In comparison, extroverts are confident and engaging talkers who are charismatic and find it easier to speak on a host of different topics. They are happy to be the ones leading the conversations.
The point here is that when approaching a networking event, self-awareness is key. Understand what type of person you are and play to your strengths. If you see yourself as an introvert, don’t see this as a disadvantage. So, how can introverts use their personality and style to their advantage?
I constantly see first-hand people who would naturally consider themselves introverts successfully expanding their networks. As well as listening actively, introverts thrive when they have time to prepare, so before attending the event, make sure you’ve done your due diligence and come prepared with authentic conversation starters or questions related to the event’s theme.

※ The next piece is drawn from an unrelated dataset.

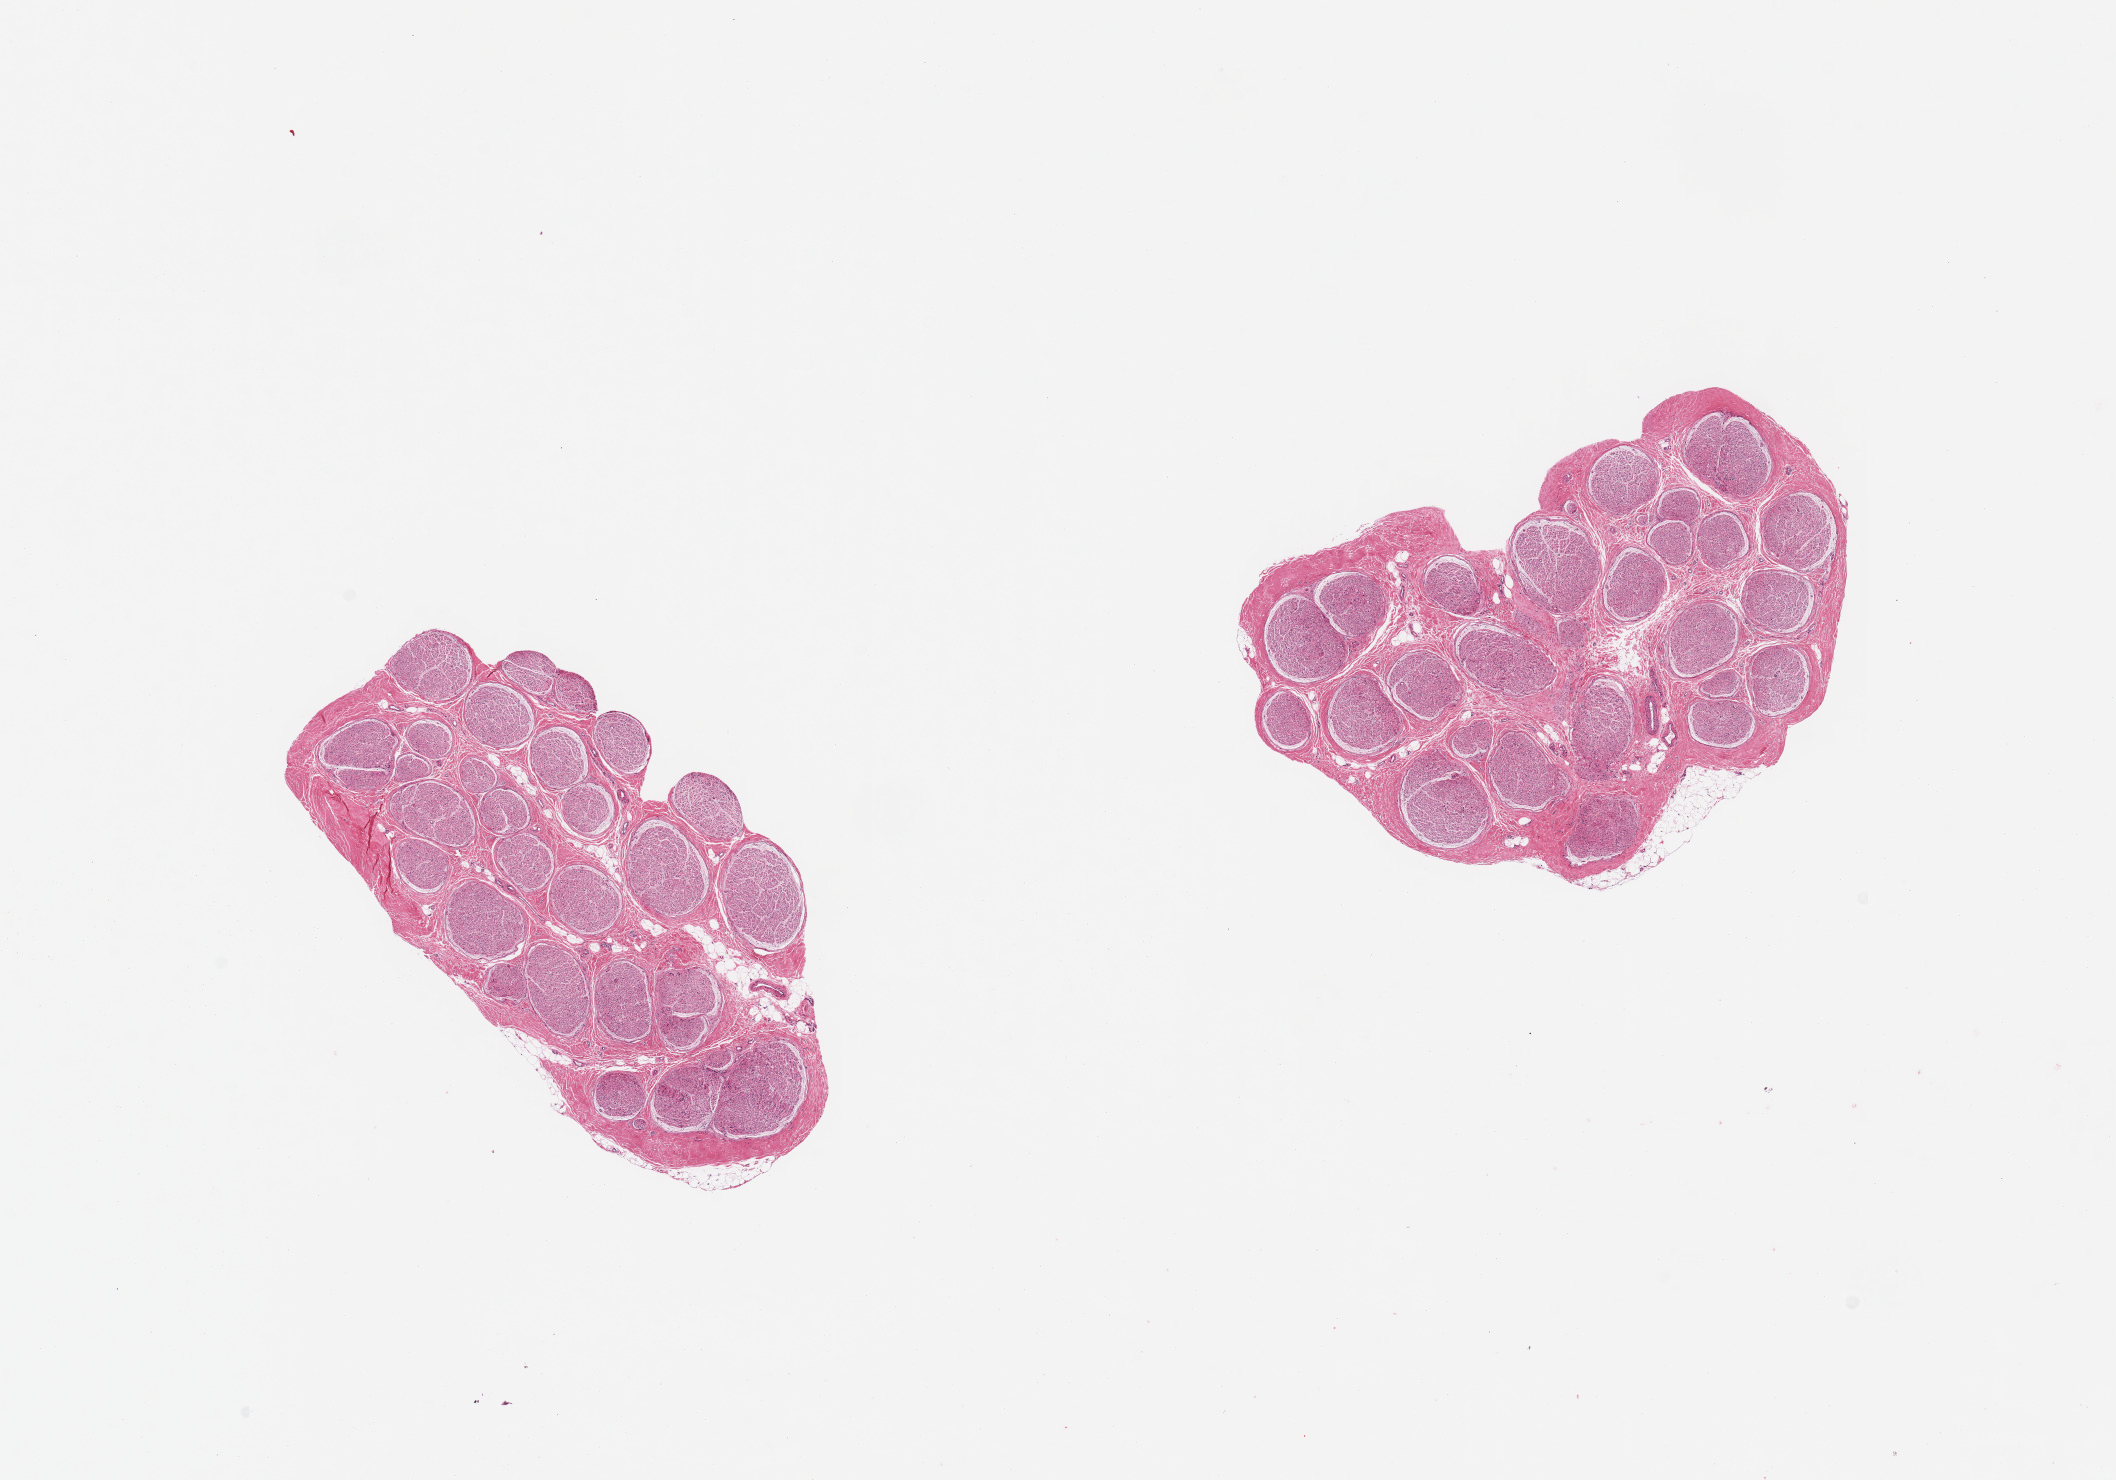
H&E whole-slide image, brightfield — whole scanned area (about 16.7 x 11.7 mm) shown as a low-resolution overview. PAXgene-fixed paraffin-embedded (PFPE) section. Sampled site (target tissue): tibial nerve. Tissue donor sample.
* review note (as recorded): 2 pieces; nerve fascicles surrounded by prineurium; trace of internal and external fat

I’d also recommend interacting with smaller groups or one-to-one interactions, as this is where introverts can truly shine and form deeper connections.
On the flip side, if you’re an extrovert, be conscious not to dominate the conversation, especially with those who are more reserved. Ask them questions and give them time to respond. Extroverts will be excitable and energetic, often breaking the ice and initiating conversations themselves; however, taking a step back can be very valuable.
Granting others the opportunity to approach you, share their own insights and practice their own relationship-building skills is just as important.
Identifying different personality types is critical. Undertaking this type of profiling at the beginning of the conversation helps lead to a more natural and constructive discussion rather than repeating a sales pitch that is not tailored to the individual.
Pro Tip: Use the first two minutes to learn more about the person/group you’re speaking with. Keep asking questions and stay curious!
The long game
I have seen in the past instances where networking is only considered successful if an immediate lead is generated. This is the wrong approach.
Building a network of partners is a long-term tactic that takes many hours and plenty of dedication. Remember that only some connections will lead to immediate benefits, but consistent effort will yield long-term results. Undertaking the hard-sell approach will rarely deliver. Instead, what really makes for effective networking is authenticity.
Pro Tip: Focus on being present. Hand out your business card at the very end of the conversation, and follow up with your contact within 48 hours to continue to nurture the relationship.
Shared interests: The key to long-lasting connections
I always encourage my colleagues to focus on forming connections based on shared interests, values, and goals. When attending in-person events, the conversations will naturally move away from business topics to a host of topics, from politics to the economy and hobbies. This is where physical events have so much more to offer than online events.
You can build genuine connections with people who learn more about who you are. This is incredibly important when it comes to relationship building.
Consistency is also important. After an event, I advise regularly touching base with your network, whether through occasional emails, social media interactions, or attending industry events. Show that you value the relationship beyond just transactional moments and always follow up with a tailored approach that reflects the conversation you had. Sending a blanket message goes against authenticity.
Pro tip: When following up, draw on one poignant part of your conversation or news that may be of interest based on your discussions.
Ultimately, in-person networking can deliver significant results if approached correctly. It is fantastic to see a return to physical events, with the coming months offering plenty of opportunities for people to expand their networks and unlock the door to exciting new ventures.
Reflect on your commonalities, plan ahead and play to your strengths – that’s my secret to effective networking!
Boris is the head of affiliates at Alpha Affiliates.